#### [How to complete this task]
Copy the lines of the listing word for word, from its first line through the line containing "ARTICLE SUIVANT".

#### [Saved data entries]
++++++++++++++++++++
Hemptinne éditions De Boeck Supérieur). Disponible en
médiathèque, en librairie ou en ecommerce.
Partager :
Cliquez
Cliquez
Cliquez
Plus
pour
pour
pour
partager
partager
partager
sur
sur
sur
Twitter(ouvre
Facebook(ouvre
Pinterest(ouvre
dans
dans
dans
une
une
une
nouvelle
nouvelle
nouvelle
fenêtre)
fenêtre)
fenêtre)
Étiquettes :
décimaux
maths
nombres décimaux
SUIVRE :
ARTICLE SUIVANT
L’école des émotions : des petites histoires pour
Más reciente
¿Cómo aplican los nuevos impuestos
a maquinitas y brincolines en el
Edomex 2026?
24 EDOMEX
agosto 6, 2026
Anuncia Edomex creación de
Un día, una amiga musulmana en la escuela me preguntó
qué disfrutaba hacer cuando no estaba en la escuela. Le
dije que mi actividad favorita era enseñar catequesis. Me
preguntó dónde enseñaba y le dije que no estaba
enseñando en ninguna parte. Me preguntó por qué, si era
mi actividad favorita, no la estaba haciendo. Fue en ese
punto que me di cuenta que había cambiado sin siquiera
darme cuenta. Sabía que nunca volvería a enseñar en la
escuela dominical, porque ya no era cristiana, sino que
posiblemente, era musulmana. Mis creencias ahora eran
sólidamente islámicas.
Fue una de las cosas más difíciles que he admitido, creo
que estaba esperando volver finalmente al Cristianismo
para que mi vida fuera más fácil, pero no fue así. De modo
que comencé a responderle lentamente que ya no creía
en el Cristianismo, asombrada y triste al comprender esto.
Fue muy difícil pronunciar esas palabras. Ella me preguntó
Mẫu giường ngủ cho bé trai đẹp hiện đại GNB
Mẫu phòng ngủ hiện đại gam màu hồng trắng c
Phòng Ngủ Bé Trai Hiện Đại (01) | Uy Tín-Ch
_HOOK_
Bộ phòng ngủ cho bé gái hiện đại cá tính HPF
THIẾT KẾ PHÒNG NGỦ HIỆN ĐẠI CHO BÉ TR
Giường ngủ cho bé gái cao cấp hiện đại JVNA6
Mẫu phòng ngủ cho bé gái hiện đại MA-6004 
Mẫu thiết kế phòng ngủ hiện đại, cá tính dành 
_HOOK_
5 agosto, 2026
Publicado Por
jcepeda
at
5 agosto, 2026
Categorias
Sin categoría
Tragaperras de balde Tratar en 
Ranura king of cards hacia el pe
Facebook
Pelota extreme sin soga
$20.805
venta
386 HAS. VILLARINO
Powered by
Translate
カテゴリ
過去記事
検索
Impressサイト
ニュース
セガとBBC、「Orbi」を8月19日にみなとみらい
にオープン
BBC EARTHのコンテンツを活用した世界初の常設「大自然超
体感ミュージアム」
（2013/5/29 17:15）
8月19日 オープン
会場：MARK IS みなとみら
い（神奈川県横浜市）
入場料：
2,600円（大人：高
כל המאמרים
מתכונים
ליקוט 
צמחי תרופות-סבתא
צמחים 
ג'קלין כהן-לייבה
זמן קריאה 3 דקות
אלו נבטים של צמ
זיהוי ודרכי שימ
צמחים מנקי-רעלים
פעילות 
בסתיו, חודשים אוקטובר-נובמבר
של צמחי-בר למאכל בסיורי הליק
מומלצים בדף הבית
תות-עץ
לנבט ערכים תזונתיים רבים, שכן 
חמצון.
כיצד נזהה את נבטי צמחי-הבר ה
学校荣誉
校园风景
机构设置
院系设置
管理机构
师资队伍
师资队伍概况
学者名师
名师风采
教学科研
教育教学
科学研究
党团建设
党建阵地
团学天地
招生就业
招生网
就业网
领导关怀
++++++++++++++++++++
#### [Expected output]
Hemptinne éditions De Boeck Supérieur). Disponible en
médiathèque, en librairie ou en ecommerce.
Partager :
Cliquez
Cliquez
Cliquez
Plus
pour
pour
pour
partager
partager
partager
sur
sur
sur
Twitter(ouvre
Facebook(ouvre
Pinterest(ouvre
dans
dans
dans
une
une
une
nouvelle
nouvelle
nouvelle
fenêtre)
fenêtre)
fenêtre)
Étiquettes :
décimaux
maths
nombres décimaux
SUIVRE :
ARTICLE SUIVANT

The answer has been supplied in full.